Yes, but they may elect to sell them at a sale rather than house them. If you want them added to the collection you’ll need to specify, and then it will depend on several factors whether they will.
[QUOTE=Captain Midnight]
I read once that the Library of Congress has a porn collection. Is this true? I have heard that the Library of Congress has a copy of every book with a copyright, at least from the United States. True?
[/QUOTE]
That’s an interesting story.
There was a LoC librarian/cataloger named Ralph Whittington who had a HUGE collection of vintage pornography- hundreds of films and many of them one of a kind and including some of the world’s oldest surviving reels of hardcore pornography that he’d picked up at auction or through other methods perhaps best not to guess at.

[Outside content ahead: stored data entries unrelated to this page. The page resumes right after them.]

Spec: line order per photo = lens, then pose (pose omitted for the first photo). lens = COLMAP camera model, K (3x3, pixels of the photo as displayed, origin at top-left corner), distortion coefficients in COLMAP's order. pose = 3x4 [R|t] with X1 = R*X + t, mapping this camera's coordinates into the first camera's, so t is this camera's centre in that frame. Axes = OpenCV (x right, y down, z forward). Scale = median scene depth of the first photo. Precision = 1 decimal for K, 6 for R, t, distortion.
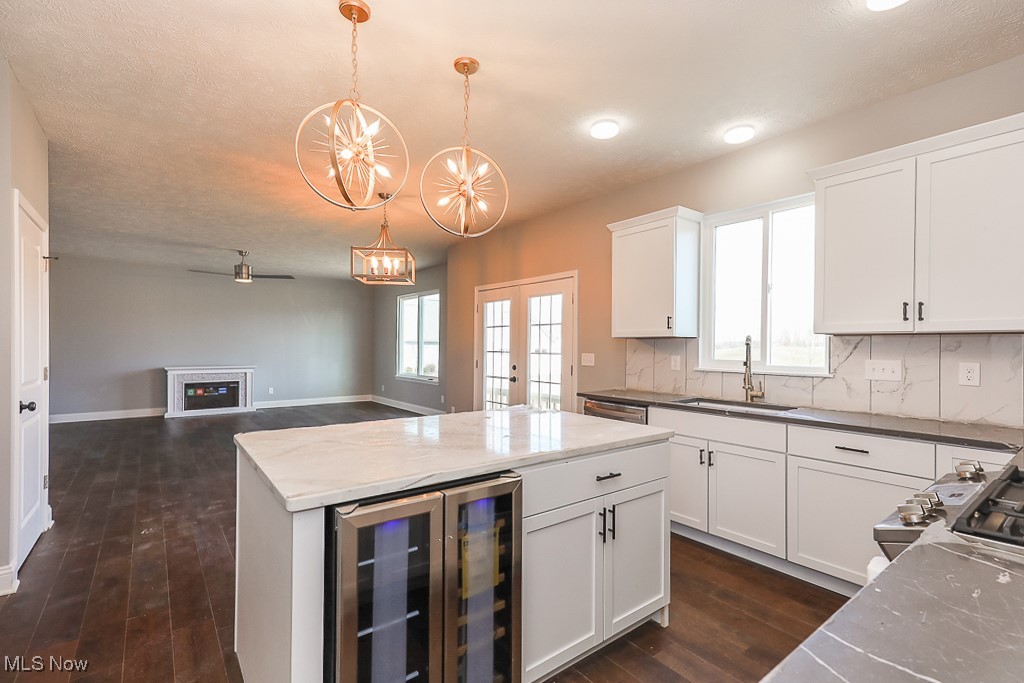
lens RADIAL K [[464.9, 0, 512.0], [0, 464.9, 341.5], [0, 0, 1]] dist [0.022313, 0.000236]
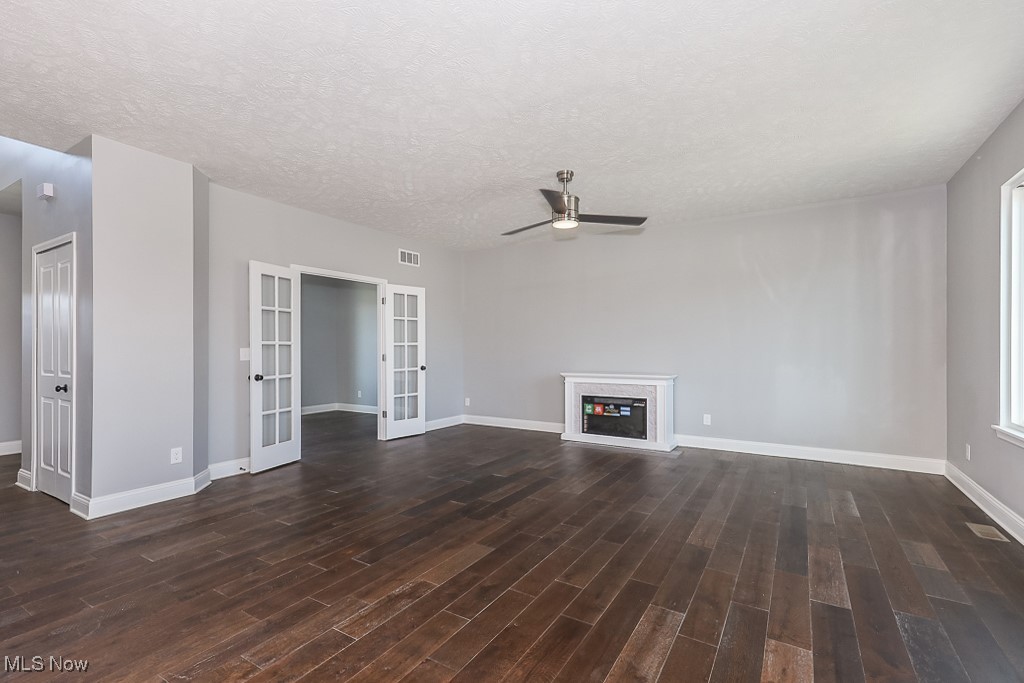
lens RADIAL K [[458.4, 0, 516.2], [0, 458.4, 345.2], [0, 0, 1]] dist [0.018120, 0.000140]
pose [[0.347919, -0.011648, -0.937452, -0.116239], [0.010275, 0.999910, -0.008610, 0.028420], [0.937468, -0.006637, 0.348007, 1.142044]]
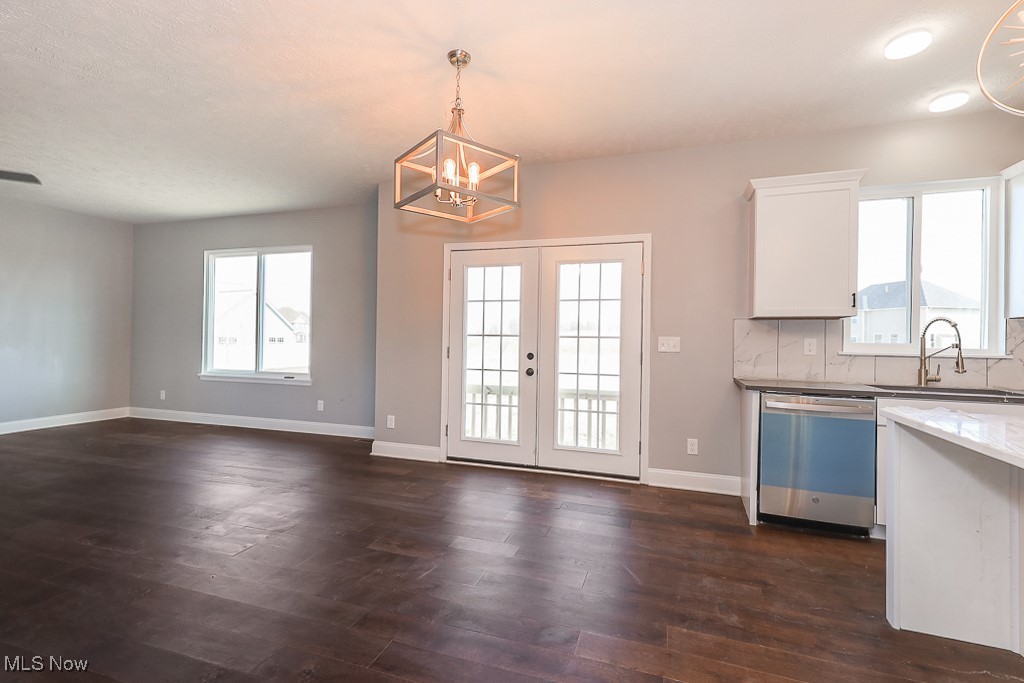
lens RADIAL K [[449.6, 0, 514.0], [0, 449.6, 326.4], [0, 0, 1]] dist [0.016778, 0.000234]
pose [[0.824927, 0.000715, 0.565239, -0.491630], [-0.006022, 0.999954, 0.007524, 0.002707], [-0.565208, -0.009611, 0.824893, 0.482106]]
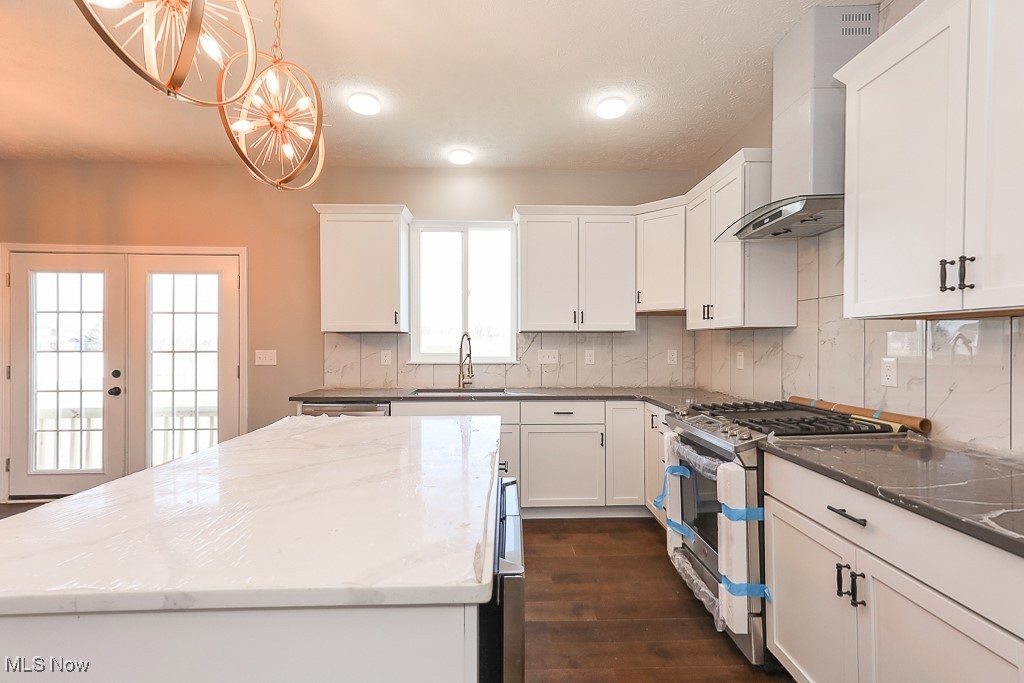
lens RADIAL K [[458.4, 0, 516.2], [0, 458.4, 345.2], [0, 0, 1]] dist [0.018120, 0.000140]
pose [[0.587666, -0.009929, 0.809042, -0.231102], [-0.003178, 0.999889, 0.014580, 0.002799], [-0.809097, -0.011139, 0.587569, 0.148648]]
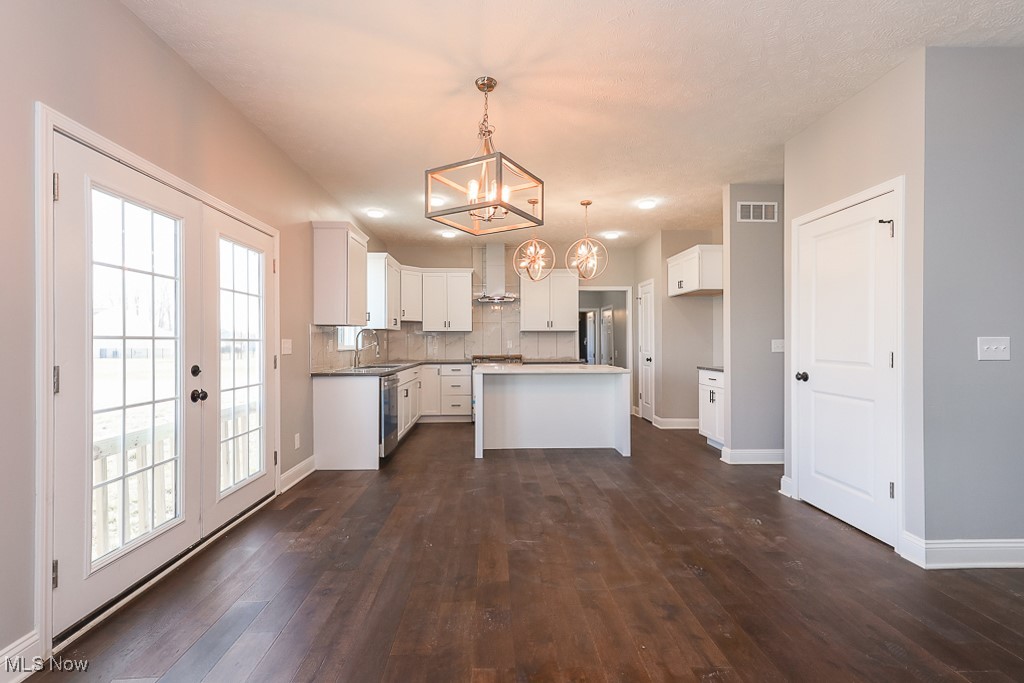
lens RADIAL K [[458.4, 0, 516.2], [0, 458.4, 345.2], [0, 0, 1]] dist [0.018120, 0.000140]
pose [[-0.820276, -0.004627, 0.571949, -0.612446], [-0.005173, 0.999986, 0.000671, 0.031853], [-0.571945, -0.002408, -0.820289, 1.382668]]
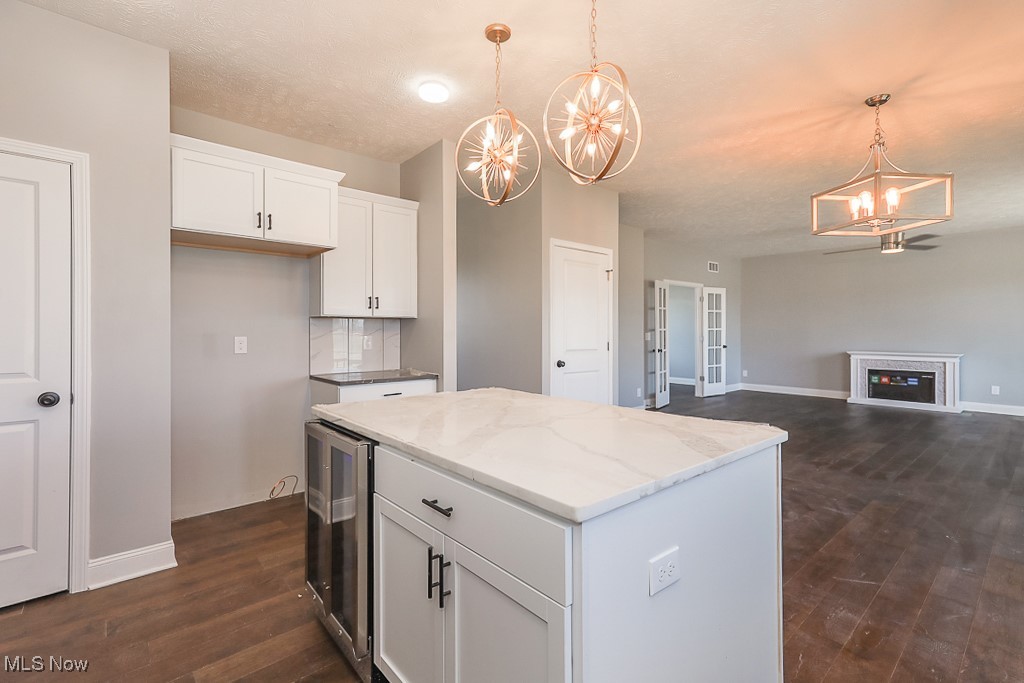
lens RADIAL K [[463.2, 0, 516.5], [0, 463.2, 329.1], [0, 0, 1]] dist [0.016930, -0.000695]
pose [[0.060394, -0.006103, -0.998156, 0.344006], [0.009233, 0.999942, -0.005556, 0.013209], [0.998132, -0.008880, 0.060446, 0.415700]]
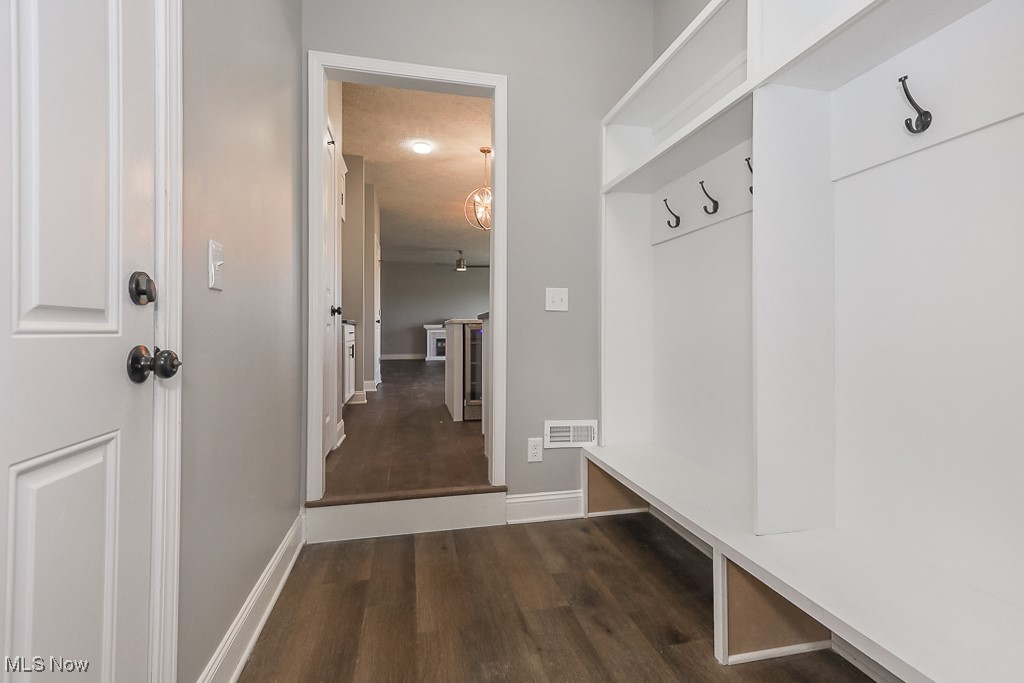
lens RADIAL K [[458.4, 0, 516.2], [0, 458.4, 345.2], [0, 0, 1]] dist [0.018120, 0.000140]
pose [[0.903894, 0.006180, -0.427713, 0.355188], [0.011306, 0.999201, 0.038330, 0.095413], [0.427608, -0.039482, 0.903102, -0.478951]]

He had “stag films” (I’m not sure how explicit) from the silent era and the “Full Contact Porn” by anybody’s definition from later on through the 1950s-1960s etc., all of which he had cataloged.
For those not familiar with cataloging, a DVD of AVATAR isn’t that big a deal to catalog- takes a few minutes to copy catalog it from OCLC- but when you’re dealing with a one-of-a-kind privately produced film, whether it’s a home movie or a 1930s B movie it can take days or even weeks to get all of the cataloging done, and this guy had taken the time to do independent cataloging for porn reels that didn’t even have titles or known producers/performers- we’re talking a herculean effort, basically the donation of months and months of labor- to catalog it.
He wanted to donate it to the Library of Congress because, to quote Thomas Jefferson, “there is in fact no subject to which a member of Congress may not have occasion to refer” and because it’s the world’s largest library- where better to house his baby? This bequest, which was almost impossible to put a value on (he could easily have sold it for six figures if not more and much of it was irreplaceable if lost) caused a miniature firestorm: on the one hand here’s this undeniably valuable and unique collection plus the massive cataloging effort that’s gone into it and on the other it’s hard core porn, it’s not like Senator Byrd was ever going to walk in and ask “I’m in a nostalgic mood…whatcha got on 8 mm of a woman looks like Myrna Loy banging some sailors circa 1936?” nor is it likely that anybody conducting research onto pornography for Congress will really need to watch a 1970 Ed Wood sex-in-a-coffin flick for their research. Ultimately they turned it down.
The collection did find a home though: the Museum of Sex (that link is to a homepage that should be safe for work) in NYC was absolutely ass-tickled with a feather duster to get it.
Time article that mentions Whittington and the museum.
1999 Daily Show segment
I think Ralph Whittington’s story (did I mention he lived in his mother’s basement?) would be a great indie movie starring Stephen Root as Ralph (or the character based on him) and perhaps Cloris Leachman as his mother. True, Whittington looks nothing like Root, but I love Stephen Root.